Мозолистые пальцы скользнули по щеке.
Лысая Гора была на том берегу. Кажется, близко – можно докричаться, но мало кто туда хаживал, хоть и места там были ягодные да грибные. А потому что тот берег Стремны – чужая сторона. Опасная. Жить там никто не жил. Кто ж в лесу поселится? Кроме как по мосту, попасть туда можно было разве что с моря. Лысая гора некогда была продолжением другого берега Стремны, да века назад откололась, соединяясь с большой землей теперь лишь мостом, что выходил к поляне перед воротами Свири, да каменным перешейком, что упирался в крутой склон дальнего берега. Тот перешеек заливало в высокую воду, а по низкой воде он щетинился острыми камнями так, что ни пешим не одолеть, ни на лодке не пристать.
Уж если ты с моря да с добром пришел, так зачем тебе Лысая Гора, коли недалеко от ворот свирских берег срезан да сходни сделаны?
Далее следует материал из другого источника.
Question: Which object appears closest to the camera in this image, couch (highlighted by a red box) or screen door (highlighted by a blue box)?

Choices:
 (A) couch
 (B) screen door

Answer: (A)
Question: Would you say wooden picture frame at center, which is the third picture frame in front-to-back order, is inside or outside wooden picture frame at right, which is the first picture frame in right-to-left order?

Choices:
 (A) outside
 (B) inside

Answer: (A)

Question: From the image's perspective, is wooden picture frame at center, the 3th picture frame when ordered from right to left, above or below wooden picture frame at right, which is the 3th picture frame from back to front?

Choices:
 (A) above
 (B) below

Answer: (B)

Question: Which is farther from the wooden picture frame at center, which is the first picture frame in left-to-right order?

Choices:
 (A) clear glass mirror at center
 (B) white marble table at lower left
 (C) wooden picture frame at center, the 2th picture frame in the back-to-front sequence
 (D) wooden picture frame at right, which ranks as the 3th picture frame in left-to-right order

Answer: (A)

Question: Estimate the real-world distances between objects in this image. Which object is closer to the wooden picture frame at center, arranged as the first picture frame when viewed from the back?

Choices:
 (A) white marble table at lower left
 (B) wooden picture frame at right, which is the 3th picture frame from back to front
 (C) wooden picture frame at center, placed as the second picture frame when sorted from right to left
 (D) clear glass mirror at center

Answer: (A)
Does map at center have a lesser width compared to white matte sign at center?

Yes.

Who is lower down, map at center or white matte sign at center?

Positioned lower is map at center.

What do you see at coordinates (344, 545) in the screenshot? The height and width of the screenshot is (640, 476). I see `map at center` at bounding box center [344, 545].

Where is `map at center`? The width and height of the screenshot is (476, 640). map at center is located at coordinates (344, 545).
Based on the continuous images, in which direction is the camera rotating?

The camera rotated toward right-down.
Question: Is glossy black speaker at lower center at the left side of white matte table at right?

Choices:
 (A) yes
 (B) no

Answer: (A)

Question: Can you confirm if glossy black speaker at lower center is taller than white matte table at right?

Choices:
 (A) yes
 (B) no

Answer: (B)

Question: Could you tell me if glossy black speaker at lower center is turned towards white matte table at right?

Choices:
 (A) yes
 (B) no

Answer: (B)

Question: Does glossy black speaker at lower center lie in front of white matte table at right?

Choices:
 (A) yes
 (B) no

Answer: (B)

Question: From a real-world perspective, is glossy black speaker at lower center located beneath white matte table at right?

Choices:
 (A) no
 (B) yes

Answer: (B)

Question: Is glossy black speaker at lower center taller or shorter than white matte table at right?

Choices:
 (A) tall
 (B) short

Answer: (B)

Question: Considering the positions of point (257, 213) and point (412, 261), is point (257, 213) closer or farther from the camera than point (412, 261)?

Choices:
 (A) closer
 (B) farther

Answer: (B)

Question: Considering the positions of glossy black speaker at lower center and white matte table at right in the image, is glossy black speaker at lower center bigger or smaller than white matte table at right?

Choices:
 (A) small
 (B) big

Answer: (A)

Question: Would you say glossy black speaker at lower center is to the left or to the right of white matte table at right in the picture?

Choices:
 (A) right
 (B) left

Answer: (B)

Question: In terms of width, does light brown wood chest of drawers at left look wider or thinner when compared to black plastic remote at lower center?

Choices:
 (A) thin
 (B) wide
Тут и пристать можно, да и встретят тебя, как полагается, коли с добром. А коли со злом, так не пройти тебе ни по реке дальше, ни по земле. На то Свирь здесь когда-то и выстроили.
Одна бы Всемила на тот берег ни за что не пошла. Хоть и год как войны нет, а все одно боязно. Да и Радим не велел. Узнает – то-то браниться будет. Всемила обернулась. Часового на башне не было – некому брату донести. Сегодня в городе гулянье, и дружинники обходят стену, а не стоят на каждой башне, как всегда. Мир ведь сейчас. А все Радим. С миром вернулся из похода, из которого своего Олега привез. Всемила нахмурилась, но тут же тряхнула головой. Вот еще – прогулку себе портить. Быстро взглянула на другой берег. Одной было бы боязно, а с Ярославом хоть на край земли.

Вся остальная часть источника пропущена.